*GIVEN REQUEST A*
Answer these questions from the code excerpt:
(i) To whom must Non-Employee Directors report a business relationship with a customer, supplier or competitor in advance?
(ii) What example of misusing the Code does the section on fair and ethical dealing give?
(iii) Which standards should employees follow in countries where common practices are less stringent?

*TEXT SECTION*
Unlike officers or employees, however, Non-Employee Directors are expected to be engaged in employment and other business endeavors and to have financial interests outside of the Company. In many instances, employment, business endeavors or personal financial interests of a Non-Employee Director with a cus-tomer, supplier or competitor of the Company that are not directly related to the business of the Company will not conflict with the performance of the director's duties and responsibilities and will not create an appearance of impropriety.
Accordingly, the provisions of this Code appearing under the captions "Outside Interests" and "Personal Financial Interests" do not prohibit Non-Employee Directors from employment or other business relationships with or personal financial interests in a customer, supplier or competitor of the Company unless that relationship or interest would conflict (or create the appearance of conflicting) with the proper performance of the Non-Employee Director's duties or responsibilities or could reasonably be expected to affect the director's independent judgment with respect to transactions between the Company and another business. The provisions of this Code do, however, require that Non-Employee Directors report in advance any employment or other business relationship or personal financial interest that they may have with a customer, supplier or competitor of the Company to the General Counsel and to the Chair of the Nominating/Governance Committee of the Board of Directors. That report will permit the Nominating/Governance Committee or the full Board of Directors to determine whether the relationship or interest conflicts (or creates the appearance of conflicting) with the proper performance of the Non-Employee Director's duties or responsibilities or affect the director's independent judgment with respect to transactions between the Company and another business. The same standard and procedures also apply to any interest in a transaction with the Company that may arise as a result of a Non-Employee Director's employment or business relationship with or personal financial interest in a customer or supplier for purposes of the provisions of the Code appearing under the caption "Doing Business with Friends and Relatives."
Examples of employment or business relationships or personal financial interests that the Board of Directors has concluded are likely, in most cases, to conflict (or create the appearance of conflicting) with the proper performance of a Non-Employee Director's duties or responsibilities or might affect his or her independent judgment include:
- personal employment by or otherwise providing personal services for a significant competitor of the Company and
- a business endeavor with a customer, supplier or competitor of the Company that is directly related to the Company's business.
 |
Fair and Ethical Dealing |
Each employee should endeavor to deal fairly and ethically with the Company's customers, suppliers, competitors and other employees. No employee should take unfair advantage of anyone through manipulation, concealment, abuse of privileged information, misrepresentation of material facts or other unfair dealing practice. Fair dealing with other employees prohibits any employee from misusing this Code, such as by making intentionally false statements or accusations to harm another employee.
|
Compliance with Laws |
It is the Company's policy to comply fully with all laws and regulations that apply to its business. As you conduct the Company's business, you may encounter a variety of legal issues, particularly in the areas described in this Section. If you have any questions on specific laws or regulations, contact the General Counsel, your respective Group Counsel or a member of the Legal Services team.
The commitment of the Company to the highest ethical and legal standards extends to its business dealings throughout the world. The Company must obey U.S. and local laws of countries in which we do business in developing and maintaining international markets for its services. In countries where common practices might indicate standards less stringent than our own, employees should follow our standards as outlined in this Code. Employees should not take any improper actions intended to circumvent the application of local laws.

*GIVEN REQUEST B*
Rewrite the lines of the records as a Markdown table with the columns Row and Line, leaving out blank lines. Include only the lines from the one containing "collection date: 1920-05-16" through the end of the records, inclusive.

(Saved entries)
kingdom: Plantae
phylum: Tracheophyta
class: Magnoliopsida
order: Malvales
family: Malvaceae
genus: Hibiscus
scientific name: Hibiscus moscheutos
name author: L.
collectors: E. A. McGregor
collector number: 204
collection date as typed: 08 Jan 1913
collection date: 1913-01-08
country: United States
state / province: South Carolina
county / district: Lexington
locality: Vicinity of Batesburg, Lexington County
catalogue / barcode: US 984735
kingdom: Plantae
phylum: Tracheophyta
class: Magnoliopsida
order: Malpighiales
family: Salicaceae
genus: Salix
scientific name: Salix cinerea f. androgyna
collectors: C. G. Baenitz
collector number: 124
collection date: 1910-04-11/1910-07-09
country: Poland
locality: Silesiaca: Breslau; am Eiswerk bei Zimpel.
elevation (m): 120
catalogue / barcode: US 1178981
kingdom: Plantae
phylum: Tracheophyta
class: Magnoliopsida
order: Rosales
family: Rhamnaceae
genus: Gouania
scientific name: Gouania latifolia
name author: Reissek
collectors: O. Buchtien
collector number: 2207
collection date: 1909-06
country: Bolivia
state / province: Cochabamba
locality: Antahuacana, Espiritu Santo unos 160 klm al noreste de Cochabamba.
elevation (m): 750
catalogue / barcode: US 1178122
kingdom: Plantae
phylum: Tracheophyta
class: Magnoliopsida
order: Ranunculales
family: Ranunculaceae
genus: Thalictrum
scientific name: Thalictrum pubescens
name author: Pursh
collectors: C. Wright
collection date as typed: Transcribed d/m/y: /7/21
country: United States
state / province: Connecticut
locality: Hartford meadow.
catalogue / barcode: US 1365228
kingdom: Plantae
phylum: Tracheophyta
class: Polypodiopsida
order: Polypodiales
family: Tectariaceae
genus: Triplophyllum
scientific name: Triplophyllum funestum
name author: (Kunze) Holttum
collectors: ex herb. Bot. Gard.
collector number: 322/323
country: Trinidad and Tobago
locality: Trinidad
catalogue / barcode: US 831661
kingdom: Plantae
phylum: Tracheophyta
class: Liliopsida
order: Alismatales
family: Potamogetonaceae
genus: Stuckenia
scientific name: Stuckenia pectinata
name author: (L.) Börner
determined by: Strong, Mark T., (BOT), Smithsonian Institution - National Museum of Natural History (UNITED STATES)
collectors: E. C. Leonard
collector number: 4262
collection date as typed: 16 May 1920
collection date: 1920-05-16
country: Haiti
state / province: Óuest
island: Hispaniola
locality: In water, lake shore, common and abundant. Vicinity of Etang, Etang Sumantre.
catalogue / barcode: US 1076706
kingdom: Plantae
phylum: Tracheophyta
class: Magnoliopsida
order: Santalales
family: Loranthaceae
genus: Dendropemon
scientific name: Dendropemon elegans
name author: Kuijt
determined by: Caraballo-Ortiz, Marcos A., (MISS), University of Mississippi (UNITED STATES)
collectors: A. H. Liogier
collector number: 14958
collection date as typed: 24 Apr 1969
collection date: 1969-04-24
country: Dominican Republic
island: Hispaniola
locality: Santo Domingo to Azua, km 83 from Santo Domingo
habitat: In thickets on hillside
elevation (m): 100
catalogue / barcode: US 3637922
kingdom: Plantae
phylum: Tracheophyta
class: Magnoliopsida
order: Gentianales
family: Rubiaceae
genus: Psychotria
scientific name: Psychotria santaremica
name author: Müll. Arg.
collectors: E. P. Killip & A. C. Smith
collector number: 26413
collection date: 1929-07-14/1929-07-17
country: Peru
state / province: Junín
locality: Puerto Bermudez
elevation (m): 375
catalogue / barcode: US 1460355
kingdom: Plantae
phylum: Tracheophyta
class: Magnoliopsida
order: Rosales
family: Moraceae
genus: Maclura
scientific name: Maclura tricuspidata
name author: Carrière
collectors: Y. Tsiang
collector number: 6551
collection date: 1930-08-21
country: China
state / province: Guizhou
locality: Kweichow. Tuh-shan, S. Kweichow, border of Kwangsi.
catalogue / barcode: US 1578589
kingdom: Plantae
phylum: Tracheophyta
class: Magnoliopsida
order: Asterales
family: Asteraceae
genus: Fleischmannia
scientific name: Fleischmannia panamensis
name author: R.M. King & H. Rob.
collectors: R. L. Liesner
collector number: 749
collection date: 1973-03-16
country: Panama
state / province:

*ANSWER A*
(i) The General Counsel and the Chair of the Nominating/Governance Committee of the Board of Directors.
(ii) Making intentionally false statements or accusations to harm another employee.
(iii) The Company's standards as outlined in the Code.

*ANSWER B*
| Row | Line |
|---|---|
| 1 | collection date: 1920-05-16 |
| 2 | country: Haiti |
| 3 | state / province: Óuest |
| 4 | island: Hispaniola |
| 5 | locality: In water, lake shore, common and abundant. Vicinity of Etang, Etang Sumantre. |
| 6 | catalogue / barcode: US 1076706 |
| 7 | kingdom: Plantae |
| 8 | phylum: Tracheophyta |
| 9 | class: Magnoliopsida |
| 10 | order: Santalales |
| 11 | family: Loranthaceae |
| 12 | genus: Dendropemon |
| 13 | scientific name: Dendropemon elegans |
| 14 | name author: Kuijt |
| 15 | determined by: Caraballo-Ortiz, Marcos A., (MISS), University of Mississippi (UNITED STATES) |
| 16 | collectors: A. H. Liogier |
| 17 | collector number: 14958 |
| 18 | collection date as typed: 24 Apr 1969 |
| 19 | collection date: 1969-04-24 |
| 20 | country: Dominican Republic |
| 21 | island: Hispaniola |
| 22 | locality: Santo Domingo to Azua, km 83 from Santo Domingo |
| 23 | habitat: In thickets on hillside |
| 24 | elevation (m): 100 |
| 25 | catalogue / barcode: US 3637922 |
| 26 | kingdom: Plantae |
| 27 | phylum: Tracheophyta |
| 28 | class: Magnoliopsida |
| 29 | order: Gentianales |
| 30 | family: Rubiaceae |
| 31 | genus: Psychotria |
| 32 | scientific name: Psychotria santaremica |
| 33 | name author: Müll. Arg. |
| 34 | collectors: E. P. Killip & A. C. Smith |
| 35 | collector number: 26413 |
| 36 | collection date: 1929-07-14/1929-07-17 |
| 37 | country: Peru |
| 38 | state / province: Junín |
| 39 | locality: Puerto Bermudez |
| 40 | elevation (m): 375 |
| 41 | catalogue / barcode: US 1460355 |
| 42 | kingdom: Plantae |
| 43 | phylum: Tracheophyta |
| 44 | class: Magnoliopsida |
| 45 | order: Rosales |
| 46 | family: Moraceae |
| 47 | genus: Maclura |
| 48 | scientific name: Maclura tricuspidata |
| 49 | name author: Carrière |
| 50 | collectors: Y. Tsiang |
| 51 | collector number: 6551 |
| 52 | collection date: 1930-08-21 |
| 53 | country: China |
| 54 | state / province: Guizhou |
| 55 | locality: Kweichow. Tuh-shan, S. Kweichow, border of Kwangsi. |
| 56 | catalogue / barcode: US 1578589 |
| 57 | kingdom: Plantae |
| 58 | phylum: Tracheophyta |
| 59 | class: Magnoliopsida |
| 60 | order: Asterales |
| 61 | family: Asteraceae |
| 62 | genus: Fleischmannia |
| 63 | scientific name: Fleischmannia panamensis |
| 64 | name author: R.M. King & H. Rob. |
| 65 | collectors: R. L. Liesner |
| 66 | collector number: 749 |
| 67 | collection date: 1973-03-16 |
| 68 | country: Panama |
| 69 | state / province: |